### Work request
Update the material starting with its first line and going on through the line with "6: (640, 168)", replacing "top-left" with "upper-left" and leaving everything else unchanged. Give only those lines.
(The records begins)
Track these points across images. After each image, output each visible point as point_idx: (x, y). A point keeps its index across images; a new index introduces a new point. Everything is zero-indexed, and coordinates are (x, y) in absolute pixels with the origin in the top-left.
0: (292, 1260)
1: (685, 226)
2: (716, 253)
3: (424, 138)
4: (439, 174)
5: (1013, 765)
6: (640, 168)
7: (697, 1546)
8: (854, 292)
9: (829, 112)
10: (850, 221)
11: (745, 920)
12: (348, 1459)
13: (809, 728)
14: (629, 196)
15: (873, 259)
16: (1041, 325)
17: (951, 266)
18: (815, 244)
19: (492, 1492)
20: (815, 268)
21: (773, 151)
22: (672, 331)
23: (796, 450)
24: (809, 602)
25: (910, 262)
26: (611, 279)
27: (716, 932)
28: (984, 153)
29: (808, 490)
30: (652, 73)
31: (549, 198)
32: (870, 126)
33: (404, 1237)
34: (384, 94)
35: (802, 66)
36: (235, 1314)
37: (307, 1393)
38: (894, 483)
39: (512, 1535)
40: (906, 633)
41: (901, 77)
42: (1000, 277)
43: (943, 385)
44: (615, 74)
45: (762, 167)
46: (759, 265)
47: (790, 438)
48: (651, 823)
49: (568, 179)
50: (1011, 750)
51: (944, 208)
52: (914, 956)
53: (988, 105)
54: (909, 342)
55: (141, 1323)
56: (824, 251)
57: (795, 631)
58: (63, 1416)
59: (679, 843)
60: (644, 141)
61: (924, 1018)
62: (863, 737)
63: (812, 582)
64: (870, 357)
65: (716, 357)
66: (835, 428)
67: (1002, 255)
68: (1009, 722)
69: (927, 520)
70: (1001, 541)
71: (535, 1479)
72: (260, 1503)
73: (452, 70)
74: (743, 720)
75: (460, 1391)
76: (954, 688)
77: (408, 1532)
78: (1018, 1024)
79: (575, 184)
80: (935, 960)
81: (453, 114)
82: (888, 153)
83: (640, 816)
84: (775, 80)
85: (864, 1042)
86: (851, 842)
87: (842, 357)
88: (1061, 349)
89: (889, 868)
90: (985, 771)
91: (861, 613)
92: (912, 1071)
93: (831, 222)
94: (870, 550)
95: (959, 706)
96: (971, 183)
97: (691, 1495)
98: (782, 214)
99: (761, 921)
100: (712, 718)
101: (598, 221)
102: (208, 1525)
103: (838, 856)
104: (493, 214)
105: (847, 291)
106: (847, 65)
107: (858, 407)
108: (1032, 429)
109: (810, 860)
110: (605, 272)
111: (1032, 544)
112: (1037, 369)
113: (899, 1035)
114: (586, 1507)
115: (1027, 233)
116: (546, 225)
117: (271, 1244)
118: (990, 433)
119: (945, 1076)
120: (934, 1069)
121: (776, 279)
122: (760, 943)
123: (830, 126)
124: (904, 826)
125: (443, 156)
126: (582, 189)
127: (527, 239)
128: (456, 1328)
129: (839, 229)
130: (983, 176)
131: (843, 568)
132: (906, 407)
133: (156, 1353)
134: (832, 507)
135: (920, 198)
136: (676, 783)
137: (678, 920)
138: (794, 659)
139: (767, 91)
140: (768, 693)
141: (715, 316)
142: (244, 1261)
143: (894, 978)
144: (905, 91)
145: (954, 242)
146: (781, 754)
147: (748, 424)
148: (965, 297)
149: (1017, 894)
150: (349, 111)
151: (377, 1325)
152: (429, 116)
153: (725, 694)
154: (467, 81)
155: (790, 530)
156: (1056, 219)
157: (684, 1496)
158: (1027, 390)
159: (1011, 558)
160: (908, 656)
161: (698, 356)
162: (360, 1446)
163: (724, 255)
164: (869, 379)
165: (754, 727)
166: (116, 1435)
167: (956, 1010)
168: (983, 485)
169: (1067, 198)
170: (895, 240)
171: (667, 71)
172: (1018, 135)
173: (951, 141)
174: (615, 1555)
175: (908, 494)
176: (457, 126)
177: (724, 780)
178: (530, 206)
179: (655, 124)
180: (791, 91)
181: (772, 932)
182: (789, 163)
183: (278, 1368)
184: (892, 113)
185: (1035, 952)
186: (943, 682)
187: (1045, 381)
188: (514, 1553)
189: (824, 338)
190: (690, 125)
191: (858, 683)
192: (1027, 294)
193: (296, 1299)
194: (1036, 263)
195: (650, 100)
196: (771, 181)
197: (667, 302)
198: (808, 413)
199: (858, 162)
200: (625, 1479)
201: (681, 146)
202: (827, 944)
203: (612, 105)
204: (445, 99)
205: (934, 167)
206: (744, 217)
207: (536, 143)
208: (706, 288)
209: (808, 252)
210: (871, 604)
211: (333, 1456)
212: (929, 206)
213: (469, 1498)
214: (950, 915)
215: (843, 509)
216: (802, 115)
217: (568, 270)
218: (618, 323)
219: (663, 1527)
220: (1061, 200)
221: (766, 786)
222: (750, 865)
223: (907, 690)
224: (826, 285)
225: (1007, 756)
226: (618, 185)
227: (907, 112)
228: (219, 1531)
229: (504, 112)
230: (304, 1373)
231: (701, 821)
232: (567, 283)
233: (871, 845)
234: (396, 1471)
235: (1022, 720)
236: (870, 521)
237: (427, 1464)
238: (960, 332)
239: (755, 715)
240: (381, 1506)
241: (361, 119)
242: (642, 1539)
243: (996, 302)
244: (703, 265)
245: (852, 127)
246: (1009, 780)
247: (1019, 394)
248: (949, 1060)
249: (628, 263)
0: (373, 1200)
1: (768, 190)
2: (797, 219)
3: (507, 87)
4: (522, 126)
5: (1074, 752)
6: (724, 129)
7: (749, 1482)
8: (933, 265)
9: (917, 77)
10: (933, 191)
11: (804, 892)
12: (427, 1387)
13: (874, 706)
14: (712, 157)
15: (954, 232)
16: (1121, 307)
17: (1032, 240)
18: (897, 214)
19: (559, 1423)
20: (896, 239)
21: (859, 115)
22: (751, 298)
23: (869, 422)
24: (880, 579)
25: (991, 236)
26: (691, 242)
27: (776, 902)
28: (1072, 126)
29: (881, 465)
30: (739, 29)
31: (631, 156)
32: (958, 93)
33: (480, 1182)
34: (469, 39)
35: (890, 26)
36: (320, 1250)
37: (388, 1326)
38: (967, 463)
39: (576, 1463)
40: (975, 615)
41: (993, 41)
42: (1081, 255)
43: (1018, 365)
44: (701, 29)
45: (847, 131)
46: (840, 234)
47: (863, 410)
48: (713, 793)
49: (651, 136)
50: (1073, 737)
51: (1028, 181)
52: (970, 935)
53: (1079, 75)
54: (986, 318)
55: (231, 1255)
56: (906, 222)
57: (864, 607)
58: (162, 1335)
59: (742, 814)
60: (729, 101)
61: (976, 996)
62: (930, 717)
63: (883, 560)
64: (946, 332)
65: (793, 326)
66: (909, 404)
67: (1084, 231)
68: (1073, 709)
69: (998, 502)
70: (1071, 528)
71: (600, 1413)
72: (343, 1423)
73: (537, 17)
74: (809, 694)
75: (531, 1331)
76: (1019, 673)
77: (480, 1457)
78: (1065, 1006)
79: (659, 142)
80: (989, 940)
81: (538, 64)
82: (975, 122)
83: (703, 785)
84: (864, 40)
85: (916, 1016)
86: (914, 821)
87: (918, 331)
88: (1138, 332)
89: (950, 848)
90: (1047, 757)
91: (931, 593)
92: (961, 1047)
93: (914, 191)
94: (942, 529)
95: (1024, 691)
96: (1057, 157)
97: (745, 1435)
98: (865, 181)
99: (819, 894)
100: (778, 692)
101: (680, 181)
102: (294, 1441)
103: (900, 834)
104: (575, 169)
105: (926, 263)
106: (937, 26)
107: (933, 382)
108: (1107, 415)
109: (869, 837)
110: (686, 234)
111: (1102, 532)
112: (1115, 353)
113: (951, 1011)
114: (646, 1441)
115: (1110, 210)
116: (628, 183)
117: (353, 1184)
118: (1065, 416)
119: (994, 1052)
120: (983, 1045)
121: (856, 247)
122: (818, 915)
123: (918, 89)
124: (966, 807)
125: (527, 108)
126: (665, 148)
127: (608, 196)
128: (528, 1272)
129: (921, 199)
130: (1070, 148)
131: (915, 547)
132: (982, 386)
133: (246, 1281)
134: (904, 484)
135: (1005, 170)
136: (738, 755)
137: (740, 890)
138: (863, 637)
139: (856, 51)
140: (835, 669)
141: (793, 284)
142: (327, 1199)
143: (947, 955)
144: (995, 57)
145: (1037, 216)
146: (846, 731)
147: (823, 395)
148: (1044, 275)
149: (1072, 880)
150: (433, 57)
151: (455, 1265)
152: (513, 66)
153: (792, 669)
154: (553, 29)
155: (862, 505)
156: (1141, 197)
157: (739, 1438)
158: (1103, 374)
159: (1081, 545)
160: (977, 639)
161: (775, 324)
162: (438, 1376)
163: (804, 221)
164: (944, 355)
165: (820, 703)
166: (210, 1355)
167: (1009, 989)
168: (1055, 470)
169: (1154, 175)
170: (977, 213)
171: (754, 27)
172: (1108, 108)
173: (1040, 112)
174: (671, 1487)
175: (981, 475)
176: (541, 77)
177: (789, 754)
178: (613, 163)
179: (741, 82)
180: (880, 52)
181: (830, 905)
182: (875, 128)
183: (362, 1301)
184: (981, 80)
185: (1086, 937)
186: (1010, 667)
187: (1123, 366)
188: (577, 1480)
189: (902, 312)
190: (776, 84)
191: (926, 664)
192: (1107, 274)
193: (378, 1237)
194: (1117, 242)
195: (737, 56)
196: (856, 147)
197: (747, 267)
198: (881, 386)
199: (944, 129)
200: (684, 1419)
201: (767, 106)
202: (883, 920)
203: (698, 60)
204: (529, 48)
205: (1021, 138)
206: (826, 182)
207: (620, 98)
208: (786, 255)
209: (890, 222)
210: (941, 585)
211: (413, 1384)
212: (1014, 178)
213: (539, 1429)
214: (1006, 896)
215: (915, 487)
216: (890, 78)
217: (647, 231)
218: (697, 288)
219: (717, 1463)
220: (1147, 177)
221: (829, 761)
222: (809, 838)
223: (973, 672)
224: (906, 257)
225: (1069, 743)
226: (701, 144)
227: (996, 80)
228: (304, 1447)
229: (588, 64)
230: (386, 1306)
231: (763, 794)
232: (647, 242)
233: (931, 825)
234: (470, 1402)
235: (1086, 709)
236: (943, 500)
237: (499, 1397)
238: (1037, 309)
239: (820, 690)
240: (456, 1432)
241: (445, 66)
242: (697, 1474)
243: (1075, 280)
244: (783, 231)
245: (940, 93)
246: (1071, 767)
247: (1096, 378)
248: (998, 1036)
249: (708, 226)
(The records ends)
### Your solution
Track these points across images. After each image, output each visible point as point_idx: (x, y). A point keeps its index across images; a new index introduces a new point. Everything is zero-indexed, and coordinates are (x, y) in absolute pixels with the origin in the upper-left.
0: (292, 1260)
1: (685, 226)
2: (716, 253)
3: (424, 138)
4: (439, 174)
5: (1013, 765)
6: (640, 168)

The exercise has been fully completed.